TEXT PASSAGE
--------------------
Diffraction measurements and data processing
Two data sets at 1.4 Å and 1.08 Å resolution were collected from single crystals on beamlines X11 and BW7A at EMBL Hamburg using MAR CCD detectors at wavelengths of 0.811 Å and 0.9007 Å, respectively. Crystals were flash-cooled in a cryostream at 100 K without additional cryoprotection. To record a wide range of intensities, high- and low-resolution reflections for each data set were collected separately with different exposure times and oscillation ranges. Data were processed with the HKL program suite (Otwinowski and Minor 1997). The TRUNCATE program (Collaborative Computational Project 4 1994) was used to convert intensities to amplitudes. Data processing statistics are summarized in Table 1.
Structure determination and refinement
Data set I (1.4 Å) was used for the initial structure determination and data set II (1.08 Å) was used in the final refinement (Table 1). The structure of BALC PSAT was determined by molecular replacement using the program AMoRe (Navaza 1994). A polyalanine model of subunit A from the ECOLI PSAT structure at 2.3 Å resolution (Hester et al. 1999) was used as a search model. Using data in the range 8–3 Å, a list of 68 rotation solutions was obtained with the first two peaks 1.2 higher than the next one, showing 6.7% and 6.3% correlation coefficient, respectively. The top peak was used in the translation function, and after rigid body refinement it showed a correlation coefficient of 30.0% and an R-factor of 55%. Due to the presence of two molecules in the asymmetric unit, the position of the first molecule was fixed in the translation search for the second molecule. Finally, a correlation coefficient of 38.6% and an R-factor of 51% were obtained for two solutions after rigid body refinement with AMoRe. Examination of coordinates using the program O (Jones et al. 1991) revealed that the obtained solutions represent subunits A and B from different dimers. Visualization of crystallographic symmetry-related monomers allowed us to reconstitute dimeric PSAT molecule that showed good crystal packing.
--------------------
PROBLEM TO WORK ON
According to the text on diffraction measurements and structure determination, at what temperature were the crystals flash-cooled?

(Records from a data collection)
--------------------
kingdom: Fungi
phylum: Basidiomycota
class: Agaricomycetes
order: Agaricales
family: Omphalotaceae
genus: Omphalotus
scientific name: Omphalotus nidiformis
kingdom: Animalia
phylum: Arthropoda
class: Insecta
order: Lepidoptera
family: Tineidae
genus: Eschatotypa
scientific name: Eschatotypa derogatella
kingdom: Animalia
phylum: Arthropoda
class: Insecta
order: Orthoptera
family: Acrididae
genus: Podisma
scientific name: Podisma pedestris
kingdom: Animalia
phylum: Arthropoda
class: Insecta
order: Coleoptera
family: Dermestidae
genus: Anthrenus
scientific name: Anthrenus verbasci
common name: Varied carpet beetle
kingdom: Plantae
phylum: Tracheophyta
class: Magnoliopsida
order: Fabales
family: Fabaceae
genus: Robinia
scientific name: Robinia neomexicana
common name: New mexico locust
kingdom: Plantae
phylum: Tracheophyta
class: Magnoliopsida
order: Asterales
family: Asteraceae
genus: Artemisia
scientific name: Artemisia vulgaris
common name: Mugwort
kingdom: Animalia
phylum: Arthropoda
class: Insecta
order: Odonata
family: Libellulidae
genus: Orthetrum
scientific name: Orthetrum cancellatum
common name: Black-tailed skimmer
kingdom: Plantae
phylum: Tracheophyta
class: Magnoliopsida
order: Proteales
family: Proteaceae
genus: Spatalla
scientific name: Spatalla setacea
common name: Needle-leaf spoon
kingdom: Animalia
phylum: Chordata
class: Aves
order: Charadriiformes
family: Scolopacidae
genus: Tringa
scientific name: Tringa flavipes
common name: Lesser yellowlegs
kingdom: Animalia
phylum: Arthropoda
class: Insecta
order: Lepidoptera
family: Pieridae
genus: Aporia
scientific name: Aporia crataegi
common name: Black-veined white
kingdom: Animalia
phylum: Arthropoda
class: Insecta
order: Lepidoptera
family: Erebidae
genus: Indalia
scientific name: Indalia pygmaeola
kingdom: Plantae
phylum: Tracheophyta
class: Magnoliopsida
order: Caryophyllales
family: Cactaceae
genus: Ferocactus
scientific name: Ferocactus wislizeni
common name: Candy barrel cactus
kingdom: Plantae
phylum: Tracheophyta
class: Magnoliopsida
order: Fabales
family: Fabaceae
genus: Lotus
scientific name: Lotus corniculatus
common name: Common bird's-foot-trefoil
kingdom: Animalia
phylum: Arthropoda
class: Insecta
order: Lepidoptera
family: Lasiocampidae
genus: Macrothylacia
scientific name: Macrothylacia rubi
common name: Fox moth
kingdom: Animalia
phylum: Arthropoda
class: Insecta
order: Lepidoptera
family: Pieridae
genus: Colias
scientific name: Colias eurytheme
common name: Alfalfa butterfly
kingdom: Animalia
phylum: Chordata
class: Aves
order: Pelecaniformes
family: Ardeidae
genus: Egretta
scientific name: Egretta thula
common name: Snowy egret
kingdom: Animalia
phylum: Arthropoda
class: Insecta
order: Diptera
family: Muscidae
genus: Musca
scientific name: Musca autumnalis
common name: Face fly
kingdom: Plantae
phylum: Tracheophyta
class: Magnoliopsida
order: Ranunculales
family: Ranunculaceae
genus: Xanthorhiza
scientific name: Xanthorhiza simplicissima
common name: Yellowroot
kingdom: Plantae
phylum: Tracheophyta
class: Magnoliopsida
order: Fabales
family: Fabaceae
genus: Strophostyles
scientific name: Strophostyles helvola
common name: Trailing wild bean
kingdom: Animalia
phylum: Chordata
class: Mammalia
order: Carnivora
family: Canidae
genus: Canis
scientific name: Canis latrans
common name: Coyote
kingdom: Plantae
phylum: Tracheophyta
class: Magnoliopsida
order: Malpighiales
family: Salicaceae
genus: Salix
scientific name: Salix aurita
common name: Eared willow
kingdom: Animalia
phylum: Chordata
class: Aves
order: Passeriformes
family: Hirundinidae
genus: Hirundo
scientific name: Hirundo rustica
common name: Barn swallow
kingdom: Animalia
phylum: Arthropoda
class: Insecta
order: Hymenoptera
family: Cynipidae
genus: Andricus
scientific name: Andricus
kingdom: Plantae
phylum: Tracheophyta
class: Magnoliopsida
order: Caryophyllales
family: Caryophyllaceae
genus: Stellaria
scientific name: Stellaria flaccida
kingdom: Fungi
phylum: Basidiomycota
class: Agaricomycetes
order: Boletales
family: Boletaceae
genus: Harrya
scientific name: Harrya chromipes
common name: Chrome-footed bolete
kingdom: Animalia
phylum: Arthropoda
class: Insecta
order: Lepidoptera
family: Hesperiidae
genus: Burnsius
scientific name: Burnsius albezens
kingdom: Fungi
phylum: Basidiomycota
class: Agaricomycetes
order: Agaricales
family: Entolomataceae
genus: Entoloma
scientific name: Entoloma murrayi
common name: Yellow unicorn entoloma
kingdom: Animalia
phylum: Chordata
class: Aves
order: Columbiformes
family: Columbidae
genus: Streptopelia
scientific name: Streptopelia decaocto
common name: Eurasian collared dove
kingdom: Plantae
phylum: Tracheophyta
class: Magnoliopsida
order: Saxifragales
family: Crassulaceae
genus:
--------------------
SOLUTION TO THIS PROBLEM
100 K